··· MATERIAL FOR THE TASK ···

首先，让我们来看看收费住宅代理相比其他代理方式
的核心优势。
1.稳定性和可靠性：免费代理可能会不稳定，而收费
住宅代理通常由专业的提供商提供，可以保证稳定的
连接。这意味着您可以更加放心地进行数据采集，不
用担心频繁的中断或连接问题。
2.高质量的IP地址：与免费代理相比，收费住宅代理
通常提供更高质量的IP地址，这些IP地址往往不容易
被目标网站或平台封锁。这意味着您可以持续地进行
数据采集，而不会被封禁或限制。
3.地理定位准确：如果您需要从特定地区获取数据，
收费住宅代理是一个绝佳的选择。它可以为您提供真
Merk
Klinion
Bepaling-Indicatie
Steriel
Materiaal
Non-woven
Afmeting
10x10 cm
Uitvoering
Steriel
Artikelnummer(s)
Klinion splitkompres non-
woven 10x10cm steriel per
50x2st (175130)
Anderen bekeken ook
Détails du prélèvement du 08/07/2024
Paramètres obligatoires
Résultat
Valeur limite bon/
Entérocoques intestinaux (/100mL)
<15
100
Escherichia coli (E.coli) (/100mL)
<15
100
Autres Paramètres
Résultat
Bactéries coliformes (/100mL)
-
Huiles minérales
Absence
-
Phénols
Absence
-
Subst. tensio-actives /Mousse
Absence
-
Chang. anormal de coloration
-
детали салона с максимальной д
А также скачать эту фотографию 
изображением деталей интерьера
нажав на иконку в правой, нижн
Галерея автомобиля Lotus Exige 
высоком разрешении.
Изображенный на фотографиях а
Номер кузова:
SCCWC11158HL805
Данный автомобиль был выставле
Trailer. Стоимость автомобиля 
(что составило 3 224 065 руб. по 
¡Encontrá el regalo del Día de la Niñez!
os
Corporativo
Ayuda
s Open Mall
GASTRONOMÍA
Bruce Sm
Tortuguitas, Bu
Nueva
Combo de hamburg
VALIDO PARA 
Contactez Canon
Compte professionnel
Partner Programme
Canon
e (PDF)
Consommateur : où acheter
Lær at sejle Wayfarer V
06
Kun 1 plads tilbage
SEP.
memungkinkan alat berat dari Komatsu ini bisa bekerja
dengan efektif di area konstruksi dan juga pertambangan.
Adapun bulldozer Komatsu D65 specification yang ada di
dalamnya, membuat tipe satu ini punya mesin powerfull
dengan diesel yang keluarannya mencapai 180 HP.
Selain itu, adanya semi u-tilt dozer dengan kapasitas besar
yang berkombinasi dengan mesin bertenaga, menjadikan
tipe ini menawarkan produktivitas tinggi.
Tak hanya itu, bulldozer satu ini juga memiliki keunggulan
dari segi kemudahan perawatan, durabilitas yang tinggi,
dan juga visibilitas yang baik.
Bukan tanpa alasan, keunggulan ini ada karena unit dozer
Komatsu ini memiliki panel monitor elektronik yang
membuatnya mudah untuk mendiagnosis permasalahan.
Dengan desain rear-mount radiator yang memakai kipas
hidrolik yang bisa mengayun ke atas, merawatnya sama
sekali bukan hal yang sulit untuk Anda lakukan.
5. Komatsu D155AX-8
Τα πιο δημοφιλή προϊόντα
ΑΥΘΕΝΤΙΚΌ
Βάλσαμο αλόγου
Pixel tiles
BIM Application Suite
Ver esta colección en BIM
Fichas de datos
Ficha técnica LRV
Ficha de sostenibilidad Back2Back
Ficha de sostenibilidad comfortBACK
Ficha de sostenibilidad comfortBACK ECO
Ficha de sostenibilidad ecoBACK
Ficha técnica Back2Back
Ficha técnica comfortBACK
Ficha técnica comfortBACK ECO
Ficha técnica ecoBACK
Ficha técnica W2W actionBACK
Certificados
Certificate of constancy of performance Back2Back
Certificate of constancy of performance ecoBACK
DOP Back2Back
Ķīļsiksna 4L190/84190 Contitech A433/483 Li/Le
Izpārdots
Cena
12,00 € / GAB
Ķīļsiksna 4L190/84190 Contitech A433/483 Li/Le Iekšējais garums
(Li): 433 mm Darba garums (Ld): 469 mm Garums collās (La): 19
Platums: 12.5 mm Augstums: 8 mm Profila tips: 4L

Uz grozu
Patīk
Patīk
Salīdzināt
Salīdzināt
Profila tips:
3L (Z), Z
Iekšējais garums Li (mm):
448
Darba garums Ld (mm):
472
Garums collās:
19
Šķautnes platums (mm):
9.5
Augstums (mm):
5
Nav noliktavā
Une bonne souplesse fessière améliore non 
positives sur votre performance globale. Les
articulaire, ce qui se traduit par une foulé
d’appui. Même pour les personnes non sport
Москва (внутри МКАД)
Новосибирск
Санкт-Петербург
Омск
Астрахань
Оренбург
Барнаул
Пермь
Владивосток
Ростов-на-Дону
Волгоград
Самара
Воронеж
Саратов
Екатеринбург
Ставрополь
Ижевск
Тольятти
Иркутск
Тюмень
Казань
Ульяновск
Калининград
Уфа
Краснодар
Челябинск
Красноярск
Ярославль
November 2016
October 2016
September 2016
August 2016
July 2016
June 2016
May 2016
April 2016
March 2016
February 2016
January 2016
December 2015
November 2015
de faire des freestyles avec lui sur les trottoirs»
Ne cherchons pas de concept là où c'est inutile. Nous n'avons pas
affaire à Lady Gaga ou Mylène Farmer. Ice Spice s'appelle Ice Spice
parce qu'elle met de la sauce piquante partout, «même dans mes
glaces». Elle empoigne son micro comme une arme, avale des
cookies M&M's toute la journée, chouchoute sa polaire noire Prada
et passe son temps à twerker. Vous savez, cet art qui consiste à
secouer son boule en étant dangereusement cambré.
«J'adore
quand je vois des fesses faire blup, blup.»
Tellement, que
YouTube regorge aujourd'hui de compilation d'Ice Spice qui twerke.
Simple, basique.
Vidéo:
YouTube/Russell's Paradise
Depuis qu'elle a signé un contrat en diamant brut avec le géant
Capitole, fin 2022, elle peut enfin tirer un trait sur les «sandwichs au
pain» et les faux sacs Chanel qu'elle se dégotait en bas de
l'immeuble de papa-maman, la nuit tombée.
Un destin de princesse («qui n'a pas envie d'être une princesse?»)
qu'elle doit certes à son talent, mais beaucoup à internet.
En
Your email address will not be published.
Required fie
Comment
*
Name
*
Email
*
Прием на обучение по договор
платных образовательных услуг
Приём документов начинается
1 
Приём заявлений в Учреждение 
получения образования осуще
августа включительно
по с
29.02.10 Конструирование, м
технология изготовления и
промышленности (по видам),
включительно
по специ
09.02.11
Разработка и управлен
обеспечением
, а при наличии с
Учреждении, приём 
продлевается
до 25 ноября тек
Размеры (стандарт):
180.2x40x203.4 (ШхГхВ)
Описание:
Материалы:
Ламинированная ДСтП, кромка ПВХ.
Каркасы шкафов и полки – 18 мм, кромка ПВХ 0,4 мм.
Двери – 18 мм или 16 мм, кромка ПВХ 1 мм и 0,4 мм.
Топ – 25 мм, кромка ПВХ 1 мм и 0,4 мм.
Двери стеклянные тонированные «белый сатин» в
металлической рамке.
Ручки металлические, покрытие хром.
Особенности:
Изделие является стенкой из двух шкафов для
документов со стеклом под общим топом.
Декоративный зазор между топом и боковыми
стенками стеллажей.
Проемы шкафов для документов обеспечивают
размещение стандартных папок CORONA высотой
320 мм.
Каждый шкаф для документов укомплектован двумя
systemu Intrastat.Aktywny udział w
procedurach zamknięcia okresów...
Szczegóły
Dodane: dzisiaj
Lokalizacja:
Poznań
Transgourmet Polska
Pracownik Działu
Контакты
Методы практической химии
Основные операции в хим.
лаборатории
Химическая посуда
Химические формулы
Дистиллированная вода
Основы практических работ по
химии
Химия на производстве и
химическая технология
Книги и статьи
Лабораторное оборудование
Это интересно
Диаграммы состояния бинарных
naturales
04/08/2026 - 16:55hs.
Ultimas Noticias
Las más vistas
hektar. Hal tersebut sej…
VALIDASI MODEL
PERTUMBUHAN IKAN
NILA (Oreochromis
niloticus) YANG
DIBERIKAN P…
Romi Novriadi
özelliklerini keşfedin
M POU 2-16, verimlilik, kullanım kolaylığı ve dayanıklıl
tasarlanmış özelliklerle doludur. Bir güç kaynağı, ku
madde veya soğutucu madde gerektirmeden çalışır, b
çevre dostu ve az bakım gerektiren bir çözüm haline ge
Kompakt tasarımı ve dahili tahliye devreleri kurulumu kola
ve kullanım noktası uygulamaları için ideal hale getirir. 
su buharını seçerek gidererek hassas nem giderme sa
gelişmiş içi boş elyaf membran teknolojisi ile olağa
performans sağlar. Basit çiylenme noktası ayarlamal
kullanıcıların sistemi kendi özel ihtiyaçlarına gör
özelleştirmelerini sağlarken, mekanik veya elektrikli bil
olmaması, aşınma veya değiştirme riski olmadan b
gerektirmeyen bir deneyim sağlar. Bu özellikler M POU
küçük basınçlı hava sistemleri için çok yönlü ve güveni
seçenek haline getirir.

···

### TASK GOAL
Look through the data above. Each line containing the word "constancy" needs to be copied.

### REPLY TO THE TASK
Certificate of constancy of performance Back2Back
Certificate of constancy of performance ecoBACK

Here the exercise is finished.